Complacency may not leave blood on train car floors or in apartment block rubble, but its consequences are no less deadly. Indifference from the world’s most powerful nation helps war criminals like Putin thrive.
As Meaghan Mobbs, director of the Center for American Safety and Security, put it, “I am begging you: if you are outraged by the gruesome murder of a beautiful young woman by a deranged maniac on Charlotte public transport, then be outraged too by a woman and her baby slaughtered while asleep in their beds in Kyiv by another maniac hell-bent on killing.”

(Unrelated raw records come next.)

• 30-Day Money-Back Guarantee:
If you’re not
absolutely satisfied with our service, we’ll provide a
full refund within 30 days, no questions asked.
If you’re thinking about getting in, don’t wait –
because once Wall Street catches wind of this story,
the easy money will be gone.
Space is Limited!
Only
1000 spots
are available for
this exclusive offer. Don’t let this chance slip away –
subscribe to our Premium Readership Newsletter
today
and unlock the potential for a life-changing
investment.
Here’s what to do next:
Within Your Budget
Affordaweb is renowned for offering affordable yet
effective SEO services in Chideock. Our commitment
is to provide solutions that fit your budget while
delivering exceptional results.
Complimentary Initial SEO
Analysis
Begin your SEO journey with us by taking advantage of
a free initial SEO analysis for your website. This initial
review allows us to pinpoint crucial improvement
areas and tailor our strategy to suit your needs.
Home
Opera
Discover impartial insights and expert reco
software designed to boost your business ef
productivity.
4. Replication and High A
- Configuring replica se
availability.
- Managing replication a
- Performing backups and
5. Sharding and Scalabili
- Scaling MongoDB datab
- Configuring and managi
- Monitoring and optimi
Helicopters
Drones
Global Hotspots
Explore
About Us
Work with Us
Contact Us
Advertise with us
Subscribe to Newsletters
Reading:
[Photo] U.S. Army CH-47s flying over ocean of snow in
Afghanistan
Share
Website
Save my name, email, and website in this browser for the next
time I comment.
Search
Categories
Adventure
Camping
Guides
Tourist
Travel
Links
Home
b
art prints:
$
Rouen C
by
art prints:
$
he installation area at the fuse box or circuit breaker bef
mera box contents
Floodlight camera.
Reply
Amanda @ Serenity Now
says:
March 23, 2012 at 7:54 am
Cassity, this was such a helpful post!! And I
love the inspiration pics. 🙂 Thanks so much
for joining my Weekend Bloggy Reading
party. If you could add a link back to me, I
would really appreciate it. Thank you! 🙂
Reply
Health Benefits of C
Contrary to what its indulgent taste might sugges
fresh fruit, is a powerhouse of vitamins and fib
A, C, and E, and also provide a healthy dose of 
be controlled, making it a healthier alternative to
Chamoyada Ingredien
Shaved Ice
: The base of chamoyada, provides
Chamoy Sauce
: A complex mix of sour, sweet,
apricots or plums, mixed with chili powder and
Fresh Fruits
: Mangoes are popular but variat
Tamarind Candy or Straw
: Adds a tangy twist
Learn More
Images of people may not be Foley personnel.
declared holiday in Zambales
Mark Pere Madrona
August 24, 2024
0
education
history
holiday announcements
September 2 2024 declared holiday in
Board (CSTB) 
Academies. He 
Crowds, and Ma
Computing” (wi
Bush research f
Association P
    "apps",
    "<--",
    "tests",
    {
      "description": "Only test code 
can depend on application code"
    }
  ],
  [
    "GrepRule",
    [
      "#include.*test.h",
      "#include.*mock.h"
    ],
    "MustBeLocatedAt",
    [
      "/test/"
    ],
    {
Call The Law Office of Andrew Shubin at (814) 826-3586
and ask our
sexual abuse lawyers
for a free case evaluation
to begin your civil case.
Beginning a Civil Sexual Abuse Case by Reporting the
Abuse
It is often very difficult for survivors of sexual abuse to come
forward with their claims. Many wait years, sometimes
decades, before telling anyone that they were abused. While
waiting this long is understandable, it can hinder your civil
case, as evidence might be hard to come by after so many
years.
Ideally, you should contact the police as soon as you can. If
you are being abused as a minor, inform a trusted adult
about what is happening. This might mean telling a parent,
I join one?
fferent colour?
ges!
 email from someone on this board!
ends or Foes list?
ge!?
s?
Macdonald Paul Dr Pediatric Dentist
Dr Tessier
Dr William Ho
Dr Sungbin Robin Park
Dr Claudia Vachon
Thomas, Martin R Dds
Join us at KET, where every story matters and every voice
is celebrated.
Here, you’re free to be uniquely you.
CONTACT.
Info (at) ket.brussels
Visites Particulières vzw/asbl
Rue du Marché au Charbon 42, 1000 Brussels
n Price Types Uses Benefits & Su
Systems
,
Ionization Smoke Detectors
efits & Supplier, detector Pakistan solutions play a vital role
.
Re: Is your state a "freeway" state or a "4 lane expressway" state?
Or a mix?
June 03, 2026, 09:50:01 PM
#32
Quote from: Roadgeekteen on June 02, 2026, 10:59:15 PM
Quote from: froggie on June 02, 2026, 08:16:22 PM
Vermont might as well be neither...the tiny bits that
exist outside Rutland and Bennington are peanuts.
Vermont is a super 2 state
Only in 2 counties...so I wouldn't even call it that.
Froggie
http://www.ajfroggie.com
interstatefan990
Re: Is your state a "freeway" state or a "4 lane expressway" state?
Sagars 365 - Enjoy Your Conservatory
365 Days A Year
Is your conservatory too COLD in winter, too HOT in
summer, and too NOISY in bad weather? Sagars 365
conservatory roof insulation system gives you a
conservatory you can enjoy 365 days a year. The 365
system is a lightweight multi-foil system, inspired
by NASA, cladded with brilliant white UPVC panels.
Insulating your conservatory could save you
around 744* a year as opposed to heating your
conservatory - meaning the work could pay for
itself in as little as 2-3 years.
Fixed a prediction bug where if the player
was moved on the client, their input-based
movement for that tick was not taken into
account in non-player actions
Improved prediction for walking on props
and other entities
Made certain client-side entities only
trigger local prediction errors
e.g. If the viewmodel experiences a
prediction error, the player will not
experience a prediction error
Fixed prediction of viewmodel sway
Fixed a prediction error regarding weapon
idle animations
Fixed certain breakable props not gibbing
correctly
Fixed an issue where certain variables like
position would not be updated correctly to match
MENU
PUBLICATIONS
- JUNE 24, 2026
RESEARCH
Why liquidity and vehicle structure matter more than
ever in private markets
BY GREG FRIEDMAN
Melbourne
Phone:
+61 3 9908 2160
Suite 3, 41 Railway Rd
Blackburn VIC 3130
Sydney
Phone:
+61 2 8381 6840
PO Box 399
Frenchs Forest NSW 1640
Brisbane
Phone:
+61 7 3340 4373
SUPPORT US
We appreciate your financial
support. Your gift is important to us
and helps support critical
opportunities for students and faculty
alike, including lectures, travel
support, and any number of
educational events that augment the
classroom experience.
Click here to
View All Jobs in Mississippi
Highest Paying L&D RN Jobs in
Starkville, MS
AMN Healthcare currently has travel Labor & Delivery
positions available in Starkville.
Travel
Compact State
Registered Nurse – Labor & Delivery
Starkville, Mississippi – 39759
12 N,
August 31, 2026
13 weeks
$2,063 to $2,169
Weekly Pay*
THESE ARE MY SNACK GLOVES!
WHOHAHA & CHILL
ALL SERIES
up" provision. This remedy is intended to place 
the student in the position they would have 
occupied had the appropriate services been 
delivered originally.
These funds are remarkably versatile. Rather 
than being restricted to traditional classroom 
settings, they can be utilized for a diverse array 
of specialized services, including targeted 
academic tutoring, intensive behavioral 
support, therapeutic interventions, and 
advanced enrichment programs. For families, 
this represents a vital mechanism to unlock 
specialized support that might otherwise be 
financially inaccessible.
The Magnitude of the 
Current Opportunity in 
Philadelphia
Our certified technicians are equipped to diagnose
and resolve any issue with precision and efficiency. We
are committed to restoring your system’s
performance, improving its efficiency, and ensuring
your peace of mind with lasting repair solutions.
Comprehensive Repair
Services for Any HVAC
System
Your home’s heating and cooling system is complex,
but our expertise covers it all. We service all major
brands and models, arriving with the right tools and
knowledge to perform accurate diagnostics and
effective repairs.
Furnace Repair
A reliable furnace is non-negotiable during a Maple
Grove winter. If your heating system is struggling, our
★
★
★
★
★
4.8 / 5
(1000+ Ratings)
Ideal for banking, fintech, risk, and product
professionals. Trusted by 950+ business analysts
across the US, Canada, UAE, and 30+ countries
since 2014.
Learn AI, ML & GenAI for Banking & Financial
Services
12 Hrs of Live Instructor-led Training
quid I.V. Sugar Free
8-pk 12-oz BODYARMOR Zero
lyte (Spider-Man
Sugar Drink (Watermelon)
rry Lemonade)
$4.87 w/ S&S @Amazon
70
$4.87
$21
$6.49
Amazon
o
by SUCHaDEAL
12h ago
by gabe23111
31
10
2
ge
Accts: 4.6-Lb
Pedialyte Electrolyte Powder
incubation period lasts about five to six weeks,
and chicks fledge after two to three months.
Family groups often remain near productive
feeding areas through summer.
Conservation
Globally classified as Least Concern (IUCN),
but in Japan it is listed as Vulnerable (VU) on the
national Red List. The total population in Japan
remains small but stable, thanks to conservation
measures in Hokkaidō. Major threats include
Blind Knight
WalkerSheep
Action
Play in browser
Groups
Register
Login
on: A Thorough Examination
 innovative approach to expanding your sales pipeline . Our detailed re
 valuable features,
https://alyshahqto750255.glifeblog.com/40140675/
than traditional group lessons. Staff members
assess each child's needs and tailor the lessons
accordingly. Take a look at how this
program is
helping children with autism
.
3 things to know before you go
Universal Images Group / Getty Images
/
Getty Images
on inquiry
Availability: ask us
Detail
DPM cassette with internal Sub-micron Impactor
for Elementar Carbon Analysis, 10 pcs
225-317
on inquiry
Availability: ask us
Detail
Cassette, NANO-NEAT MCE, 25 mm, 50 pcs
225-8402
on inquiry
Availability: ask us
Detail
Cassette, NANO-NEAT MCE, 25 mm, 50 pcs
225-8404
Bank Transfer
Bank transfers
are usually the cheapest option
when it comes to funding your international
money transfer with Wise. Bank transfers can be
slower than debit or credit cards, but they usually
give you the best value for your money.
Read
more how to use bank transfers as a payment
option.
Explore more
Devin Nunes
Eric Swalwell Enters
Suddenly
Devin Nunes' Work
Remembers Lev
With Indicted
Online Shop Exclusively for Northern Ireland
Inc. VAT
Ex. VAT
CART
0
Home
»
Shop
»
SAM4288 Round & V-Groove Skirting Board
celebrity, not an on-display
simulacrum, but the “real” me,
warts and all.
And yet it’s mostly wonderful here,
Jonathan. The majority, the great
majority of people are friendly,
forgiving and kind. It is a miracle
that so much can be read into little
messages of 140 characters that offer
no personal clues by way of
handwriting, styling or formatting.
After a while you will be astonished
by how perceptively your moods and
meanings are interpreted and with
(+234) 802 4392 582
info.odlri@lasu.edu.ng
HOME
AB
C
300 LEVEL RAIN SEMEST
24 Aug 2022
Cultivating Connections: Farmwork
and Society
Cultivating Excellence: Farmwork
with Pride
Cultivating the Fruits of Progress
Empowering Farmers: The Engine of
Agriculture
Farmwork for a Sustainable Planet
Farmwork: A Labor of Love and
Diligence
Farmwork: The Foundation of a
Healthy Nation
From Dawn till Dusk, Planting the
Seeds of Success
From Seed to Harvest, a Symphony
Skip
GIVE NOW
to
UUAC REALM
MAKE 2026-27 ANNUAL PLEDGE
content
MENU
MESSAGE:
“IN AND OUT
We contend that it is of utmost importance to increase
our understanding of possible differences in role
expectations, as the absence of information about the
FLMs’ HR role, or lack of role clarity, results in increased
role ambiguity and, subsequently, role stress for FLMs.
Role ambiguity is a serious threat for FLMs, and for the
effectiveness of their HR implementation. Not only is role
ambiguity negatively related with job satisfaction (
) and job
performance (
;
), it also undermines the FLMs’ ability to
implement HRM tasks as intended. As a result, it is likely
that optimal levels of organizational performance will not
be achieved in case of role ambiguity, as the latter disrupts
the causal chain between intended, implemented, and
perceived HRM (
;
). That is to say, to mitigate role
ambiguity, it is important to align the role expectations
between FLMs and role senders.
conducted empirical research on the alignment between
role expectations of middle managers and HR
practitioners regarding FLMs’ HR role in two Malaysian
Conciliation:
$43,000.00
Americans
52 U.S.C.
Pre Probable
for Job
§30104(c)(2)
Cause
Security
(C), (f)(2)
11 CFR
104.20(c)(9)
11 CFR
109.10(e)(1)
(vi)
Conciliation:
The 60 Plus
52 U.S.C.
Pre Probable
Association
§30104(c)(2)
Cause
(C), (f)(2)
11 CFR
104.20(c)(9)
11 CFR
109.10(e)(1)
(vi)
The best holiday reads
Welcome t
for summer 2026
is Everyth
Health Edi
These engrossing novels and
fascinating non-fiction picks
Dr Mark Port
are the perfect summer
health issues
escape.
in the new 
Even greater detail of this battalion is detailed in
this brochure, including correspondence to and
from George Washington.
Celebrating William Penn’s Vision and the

Johnson isn’t an outlier. Elon Musk, Donald Trump Jr. and Stephen Miller also posted about Zarutska’s death — transforming a tragedy into a prop. All in pursuit of America’s self-destructive culture wars, and all to the Kremlin’s giddy delight.
We can afford neither exploitation nor indifference. Both dishonor the dead, erode American power and weaken the resolve needed to stop Russia’s criminal war.
Iryna Zarutska fled Russian bombs only to die on American soil. Viktoria Grebenyuk and her baby were murdered by Russian bombs sleeping in their beds. No amount of outrage or vengeance will bring them back. Even a death sentence for Iryna’s killer, as President Trump urged, would not fix deep-rooted failures in America’s justice and health care systems, nor would it prevent the next such tragedy.
But supplying Ukraine with what it needs to win will break Putin’s illusion of victory and show him that continuing this madness will lead to Russia’s ruin. The only justice worthy of the victims is to end the war that killed them.
Andrew Chakhoyan is an academic director at the University of Amsterdam. He previously served in the U.S. government at the Millennium Challenge Corporation and studied at Harvard Kennedy School and Donetsk State Tech University.